TASK DETAILS -
Gather every line of the listing below that contains the word "یافته". Matching is case-sensitive.

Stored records
"""

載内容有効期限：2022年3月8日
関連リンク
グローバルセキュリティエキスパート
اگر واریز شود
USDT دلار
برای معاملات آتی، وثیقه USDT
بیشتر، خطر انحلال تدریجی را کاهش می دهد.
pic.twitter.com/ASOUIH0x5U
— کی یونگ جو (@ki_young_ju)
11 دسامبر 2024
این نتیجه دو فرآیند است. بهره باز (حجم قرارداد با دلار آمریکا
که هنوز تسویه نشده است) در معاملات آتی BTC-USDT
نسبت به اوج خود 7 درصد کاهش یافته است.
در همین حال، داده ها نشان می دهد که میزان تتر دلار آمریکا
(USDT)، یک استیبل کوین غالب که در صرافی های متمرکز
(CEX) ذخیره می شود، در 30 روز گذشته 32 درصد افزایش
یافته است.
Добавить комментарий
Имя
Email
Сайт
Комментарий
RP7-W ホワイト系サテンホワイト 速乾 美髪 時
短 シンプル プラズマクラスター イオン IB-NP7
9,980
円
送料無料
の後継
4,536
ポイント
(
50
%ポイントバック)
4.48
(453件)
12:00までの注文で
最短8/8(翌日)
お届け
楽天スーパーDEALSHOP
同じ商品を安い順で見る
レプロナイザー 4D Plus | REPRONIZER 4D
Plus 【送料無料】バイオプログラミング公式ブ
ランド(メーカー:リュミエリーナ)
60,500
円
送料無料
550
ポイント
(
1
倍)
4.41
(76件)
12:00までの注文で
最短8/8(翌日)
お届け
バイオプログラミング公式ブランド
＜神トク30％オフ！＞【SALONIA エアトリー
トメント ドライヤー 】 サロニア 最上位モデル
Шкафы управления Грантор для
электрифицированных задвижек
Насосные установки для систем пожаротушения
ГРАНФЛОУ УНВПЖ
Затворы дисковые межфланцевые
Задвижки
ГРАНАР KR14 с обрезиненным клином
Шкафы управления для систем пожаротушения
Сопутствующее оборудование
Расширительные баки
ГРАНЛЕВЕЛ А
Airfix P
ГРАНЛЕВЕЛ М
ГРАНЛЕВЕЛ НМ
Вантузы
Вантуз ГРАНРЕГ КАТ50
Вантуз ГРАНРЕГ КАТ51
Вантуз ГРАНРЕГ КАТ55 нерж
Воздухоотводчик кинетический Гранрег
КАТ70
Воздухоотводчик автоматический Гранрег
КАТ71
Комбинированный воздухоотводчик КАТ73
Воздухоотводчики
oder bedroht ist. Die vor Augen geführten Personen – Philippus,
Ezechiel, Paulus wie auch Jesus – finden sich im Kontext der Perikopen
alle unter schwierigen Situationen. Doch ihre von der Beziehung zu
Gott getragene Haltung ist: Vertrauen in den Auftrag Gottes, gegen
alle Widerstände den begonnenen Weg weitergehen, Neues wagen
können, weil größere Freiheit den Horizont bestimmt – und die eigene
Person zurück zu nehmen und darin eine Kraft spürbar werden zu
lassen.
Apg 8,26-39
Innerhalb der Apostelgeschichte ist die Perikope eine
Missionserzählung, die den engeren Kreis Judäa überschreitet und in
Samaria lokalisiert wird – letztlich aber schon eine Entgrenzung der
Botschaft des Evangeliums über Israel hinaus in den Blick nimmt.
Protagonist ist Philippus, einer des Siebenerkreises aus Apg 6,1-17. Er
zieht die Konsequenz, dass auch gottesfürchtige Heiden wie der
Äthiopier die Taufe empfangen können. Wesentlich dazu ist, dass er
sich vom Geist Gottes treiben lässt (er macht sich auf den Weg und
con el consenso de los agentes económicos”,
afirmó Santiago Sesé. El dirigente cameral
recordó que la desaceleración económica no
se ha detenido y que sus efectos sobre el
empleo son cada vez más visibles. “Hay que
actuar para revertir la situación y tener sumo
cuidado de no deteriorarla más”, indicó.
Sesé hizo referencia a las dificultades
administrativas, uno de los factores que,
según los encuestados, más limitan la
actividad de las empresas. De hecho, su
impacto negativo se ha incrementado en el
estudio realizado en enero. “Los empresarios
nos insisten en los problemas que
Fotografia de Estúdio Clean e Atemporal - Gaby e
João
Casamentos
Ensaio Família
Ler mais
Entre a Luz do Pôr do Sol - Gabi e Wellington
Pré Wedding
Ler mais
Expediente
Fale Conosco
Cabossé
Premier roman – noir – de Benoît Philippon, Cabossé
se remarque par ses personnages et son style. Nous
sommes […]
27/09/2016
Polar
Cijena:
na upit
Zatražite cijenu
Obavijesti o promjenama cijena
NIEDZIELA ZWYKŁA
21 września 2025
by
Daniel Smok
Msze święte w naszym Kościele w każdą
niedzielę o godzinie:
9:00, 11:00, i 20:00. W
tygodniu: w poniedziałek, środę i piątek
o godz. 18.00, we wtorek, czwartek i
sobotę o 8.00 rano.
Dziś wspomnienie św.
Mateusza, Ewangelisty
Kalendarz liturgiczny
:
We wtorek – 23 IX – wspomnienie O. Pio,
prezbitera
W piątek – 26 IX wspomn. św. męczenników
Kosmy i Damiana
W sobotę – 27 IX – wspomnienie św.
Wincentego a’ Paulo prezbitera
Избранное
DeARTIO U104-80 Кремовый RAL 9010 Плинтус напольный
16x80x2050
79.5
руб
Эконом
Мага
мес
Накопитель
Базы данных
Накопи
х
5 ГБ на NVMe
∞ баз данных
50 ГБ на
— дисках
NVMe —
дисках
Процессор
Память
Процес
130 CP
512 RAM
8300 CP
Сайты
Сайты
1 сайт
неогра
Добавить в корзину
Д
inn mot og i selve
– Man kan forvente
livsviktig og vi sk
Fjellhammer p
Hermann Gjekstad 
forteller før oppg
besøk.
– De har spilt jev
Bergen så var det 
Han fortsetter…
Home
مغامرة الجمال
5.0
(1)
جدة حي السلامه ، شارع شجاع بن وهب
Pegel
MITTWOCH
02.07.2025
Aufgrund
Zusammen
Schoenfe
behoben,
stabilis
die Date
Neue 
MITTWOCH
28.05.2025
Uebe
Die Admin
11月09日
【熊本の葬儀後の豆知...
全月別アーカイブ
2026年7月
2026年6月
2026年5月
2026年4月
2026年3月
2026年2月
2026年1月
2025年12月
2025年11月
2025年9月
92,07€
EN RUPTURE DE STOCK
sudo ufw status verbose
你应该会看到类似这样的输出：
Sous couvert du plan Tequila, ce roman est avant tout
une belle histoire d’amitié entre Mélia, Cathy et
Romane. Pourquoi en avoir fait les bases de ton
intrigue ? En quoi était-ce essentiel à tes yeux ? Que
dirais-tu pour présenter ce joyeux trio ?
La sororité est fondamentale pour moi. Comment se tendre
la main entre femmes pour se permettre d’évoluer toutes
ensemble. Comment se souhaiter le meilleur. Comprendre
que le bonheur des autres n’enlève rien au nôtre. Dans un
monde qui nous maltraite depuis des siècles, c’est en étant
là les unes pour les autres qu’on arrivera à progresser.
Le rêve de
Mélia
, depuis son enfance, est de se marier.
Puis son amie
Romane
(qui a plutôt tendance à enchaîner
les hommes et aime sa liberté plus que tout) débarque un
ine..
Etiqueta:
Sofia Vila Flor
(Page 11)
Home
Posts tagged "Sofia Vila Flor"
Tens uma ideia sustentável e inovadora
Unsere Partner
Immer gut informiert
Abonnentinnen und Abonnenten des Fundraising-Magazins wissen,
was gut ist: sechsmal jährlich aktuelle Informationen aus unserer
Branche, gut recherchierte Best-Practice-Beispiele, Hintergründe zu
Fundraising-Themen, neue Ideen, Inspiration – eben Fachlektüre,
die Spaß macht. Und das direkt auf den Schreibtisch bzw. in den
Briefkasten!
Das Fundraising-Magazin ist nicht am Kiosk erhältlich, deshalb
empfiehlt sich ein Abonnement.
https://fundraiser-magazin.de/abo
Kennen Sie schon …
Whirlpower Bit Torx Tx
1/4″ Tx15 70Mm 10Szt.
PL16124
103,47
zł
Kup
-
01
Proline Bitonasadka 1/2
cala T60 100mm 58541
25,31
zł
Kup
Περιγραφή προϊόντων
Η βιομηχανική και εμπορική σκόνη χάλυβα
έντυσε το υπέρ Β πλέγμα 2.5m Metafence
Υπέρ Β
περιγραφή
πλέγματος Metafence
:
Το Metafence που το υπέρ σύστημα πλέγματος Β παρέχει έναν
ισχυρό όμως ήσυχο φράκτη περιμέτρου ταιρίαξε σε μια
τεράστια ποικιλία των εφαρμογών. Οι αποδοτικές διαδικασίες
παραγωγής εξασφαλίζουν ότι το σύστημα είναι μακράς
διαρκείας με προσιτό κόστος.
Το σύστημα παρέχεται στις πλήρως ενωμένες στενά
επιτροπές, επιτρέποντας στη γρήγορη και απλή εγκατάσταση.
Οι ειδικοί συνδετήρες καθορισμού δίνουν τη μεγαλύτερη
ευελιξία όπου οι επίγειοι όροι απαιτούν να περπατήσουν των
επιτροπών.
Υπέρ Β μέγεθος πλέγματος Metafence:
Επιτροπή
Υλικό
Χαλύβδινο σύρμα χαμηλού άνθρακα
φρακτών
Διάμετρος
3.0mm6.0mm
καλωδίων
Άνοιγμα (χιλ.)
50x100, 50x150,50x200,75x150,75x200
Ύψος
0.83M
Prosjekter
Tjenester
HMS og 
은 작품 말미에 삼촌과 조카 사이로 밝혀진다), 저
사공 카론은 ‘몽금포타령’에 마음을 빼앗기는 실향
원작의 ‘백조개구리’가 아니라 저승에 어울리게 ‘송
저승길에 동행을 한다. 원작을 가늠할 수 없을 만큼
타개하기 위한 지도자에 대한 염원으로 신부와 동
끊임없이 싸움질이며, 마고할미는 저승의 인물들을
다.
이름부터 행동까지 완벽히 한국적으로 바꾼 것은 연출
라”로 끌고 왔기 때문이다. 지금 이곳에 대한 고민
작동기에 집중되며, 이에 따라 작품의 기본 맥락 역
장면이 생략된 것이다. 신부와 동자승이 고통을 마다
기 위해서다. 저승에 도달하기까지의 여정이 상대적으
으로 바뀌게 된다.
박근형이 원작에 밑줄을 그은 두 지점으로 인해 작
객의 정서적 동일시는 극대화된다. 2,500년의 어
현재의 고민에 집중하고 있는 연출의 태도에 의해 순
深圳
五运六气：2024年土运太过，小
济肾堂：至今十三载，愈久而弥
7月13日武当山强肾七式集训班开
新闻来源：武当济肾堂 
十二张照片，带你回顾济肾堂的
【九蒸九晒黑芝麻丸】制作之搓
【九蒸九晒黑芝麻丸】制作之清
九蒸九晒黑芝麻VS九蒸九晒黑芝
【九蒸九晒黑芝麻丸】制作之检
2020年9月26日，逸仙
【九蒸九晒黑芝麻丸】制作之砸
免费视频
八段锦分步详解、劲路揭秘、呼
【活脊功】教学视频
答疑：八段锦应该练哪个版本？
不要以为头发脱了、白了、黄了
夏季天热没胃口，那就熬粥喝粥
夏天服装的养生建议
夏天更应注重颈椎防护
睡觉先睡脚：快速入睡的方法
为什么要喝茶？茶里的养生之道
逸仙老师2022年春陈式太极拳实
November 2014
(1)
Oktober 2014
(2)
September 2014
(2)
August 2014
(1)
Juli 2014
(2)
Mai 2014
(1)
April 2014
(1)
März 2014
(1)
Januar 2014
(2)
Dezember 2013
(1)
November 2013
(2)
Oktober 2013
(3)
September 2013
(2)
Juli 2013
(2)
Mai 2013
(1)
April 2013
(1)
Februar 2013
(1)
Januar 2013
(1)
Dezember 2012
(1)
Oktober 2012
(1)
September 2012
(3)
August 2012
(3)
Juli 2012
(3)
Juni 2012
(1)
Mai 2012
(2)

"""

ANSWER TO THIS TASK -
نسبت به اوج خود 7 درصد کاهش یافته است.
یافته است.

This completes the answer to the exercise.